___ PAGE EXCERPT ___
The group of misfits and rejects form a circle in the hotel parking lot. From the van stereo come the sounds of dreamy synthesizer and thudding bass.
“Ever told on a nigga?” The chorus chants in reply: “Nope!” “Ever squeezed a trigger?” “Yup!”
The circle gets tighter, the group rocking back and forth as the call-and-response swells.
“Ever set a nigga up?” “Nope!” “Ever helped a brother out when he was down on his luck?” “Yup!”
Among them stands Star (Sasha Lane), an 18-year-old who abandoned her old life in an abusive relationship to join this nomadic magazine sales crew. Introductions had been made when she first climbed aboard their bus, but these perfunctory greetings did little to reduce the distance between them and the newcomer. Now, though, here in this parking lot, she experiences a musical communion, an aural baptism into their crew.
“You a loser?” “Nope!” “Winner?” “Yup!”
As the chorus to E-40’s “Choices (Yup)” kicks in, their road boss Krystal (Riley Keough) rallies them together for another day of door-to-door selling.
___ DATA SHOWN ___
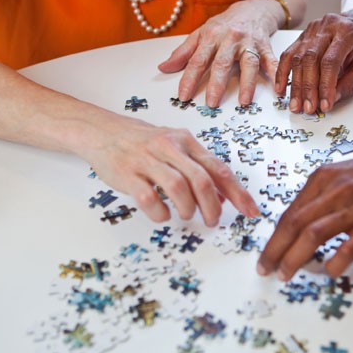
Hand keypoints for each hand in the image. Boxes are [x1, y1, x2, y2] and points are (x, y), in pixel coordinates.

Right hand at [81, 116, 258, 226]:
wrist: (102, 131)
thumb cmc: (142, 142)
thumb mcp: (175, 147)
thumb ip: (198, 169)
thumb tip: (223, 197)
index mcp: (186, 141)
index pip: (219, 169)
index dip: (238, 193)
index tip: (251, 211)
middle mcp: (169, 147)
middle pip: (201, 180)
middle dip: (212, 206)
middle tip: (212, 221)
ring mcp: (147, 160)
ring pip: (178, 187)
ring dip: (188, 208)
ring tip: (187, 216)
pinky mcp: (127, 174)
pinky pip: (149, 198)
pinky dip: (160, 212)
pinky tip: (162, 215)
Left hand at [158, 0, 279, 107]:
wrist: (252, 9)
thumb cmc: (224, 25)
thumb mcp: (200, 34)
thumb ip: (183, 53)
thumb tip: (163, 68)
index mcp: (211, 36)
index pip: (197, 60)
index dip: (189, 79)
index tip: (184, 96)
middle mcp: (230, 39)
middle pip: (222, 63)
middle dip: (217, 83)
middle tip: (211, 103)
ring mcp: (249, 43)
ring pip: (248, 63)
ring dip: (247, 83)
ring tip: (244, 101)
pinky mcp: (265, 46)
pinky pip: (271, 61)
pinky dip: (276, 74)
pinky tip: (278, 90)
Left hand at [256, 139, 352, 278]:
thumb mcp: (345, 174)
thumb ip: (321, 195)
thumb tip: (298, 223)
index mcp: (324, 177)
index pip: (290, 212)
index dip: (274, 236)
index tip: (266, 254)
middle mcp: (335, 191)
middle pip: (294, 224)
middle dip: (274, 250)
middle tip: (265, 269)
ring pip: (312, 235)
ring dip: (294, 259)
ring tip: (285, 274)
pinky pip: (346, 249)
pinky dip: (332, 264)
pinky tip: (328, 271)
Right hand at [274, 8, 352, 114]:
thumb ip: (350, 83)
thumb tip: (331, 99)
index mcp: (347, 32)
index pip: (331, 61)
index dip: (326, 85)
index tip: (325, 105)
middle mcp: (327, 27)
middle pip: (310, 59)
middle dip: (308, 88)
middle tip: (308, 108)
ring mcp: (312, 30)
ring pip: (297, 58)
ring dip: (295, 84)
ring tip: (296, 104)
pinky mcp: (302, 36)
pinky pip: (288, 54)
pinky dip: (283, 73)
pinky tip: (281, 88)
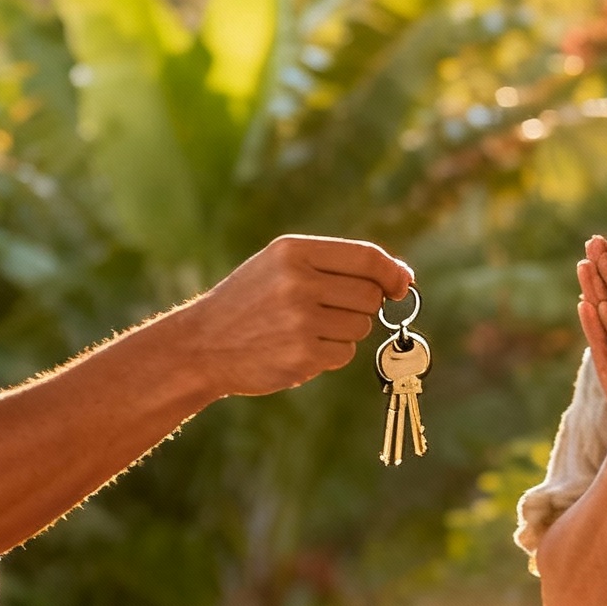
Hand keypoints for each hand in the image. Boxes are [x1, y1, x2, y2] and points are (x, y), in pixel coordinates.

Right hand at [189, 235, 413, 397]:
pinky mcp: (303, 354)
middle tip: (330, 311)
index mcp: (293, 251)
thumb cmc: (252, 301)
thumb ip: (339, 266)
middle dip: (362, 306)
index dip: (392, 272)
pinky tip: (299, 348)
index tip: (401, 284)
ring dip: (344, 331)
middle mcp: (297, 281)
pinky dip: (330, 354)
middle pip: (370, 295)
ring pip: (361, 326)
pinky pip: (345, 353)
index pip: (366, 256)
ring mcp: (300, 320)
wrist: (202, 344)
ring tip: (305, 329)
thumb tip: (404, 277)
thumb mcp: (282, 266)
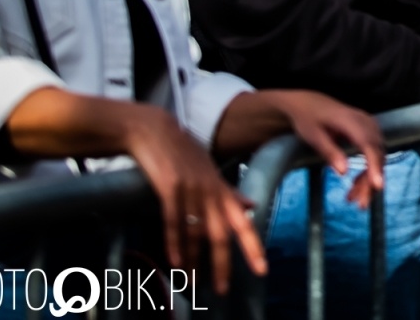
___
**AIM OF THE TASK**
Carry on the passage about the magazine sales crew from the point where it stops. The source data is not needed for this exercise.

**RESULT BELOW**
Months later, the crew joins in another sing-along—but having picked up a host of new members in the meantime, the crew is now much different. Star, no longer the bright-eyed newbie of the bunch, has lived and loved and lost enough to fill a lifetime. The friends who had become like kin are strangers again, unknowable and enigmatic. But as the plucking of acoustic guitars and the swaying croon of Lady Antebellum’s “American Honey” fills the van, their voices come together as one.
“She grew up on a side of the road
Where the church bells ring and strong love grows
She grew up good
She grew up slow
Like American honey”
And suddenly the losses and mistakes of youth vanish as Star disappears once more into her new family.
These two scenes bookend Andrea Arnold’s latest feature, American Honey, a sprawling road movie set on the highways, backstreets, and white-trash ghettos of America. Even for a director who shocked the world with social-realist masterpieces like her Oscar-winning 2003 short film Wasp and Fish Tank (2009), American Honey is an especially astonishing and revelatory examination of youth and First World poverty. Much of this can be attributed to her unique, idiosyncratic use of music. For Arnold—as for Jacques Tati and Glauber Rocha before her—sound and music are just as important as her images, contextualizing and commenting on the action, examining and emoting feelings the characters cannot. Her methods can be chiefly summarized in three ways.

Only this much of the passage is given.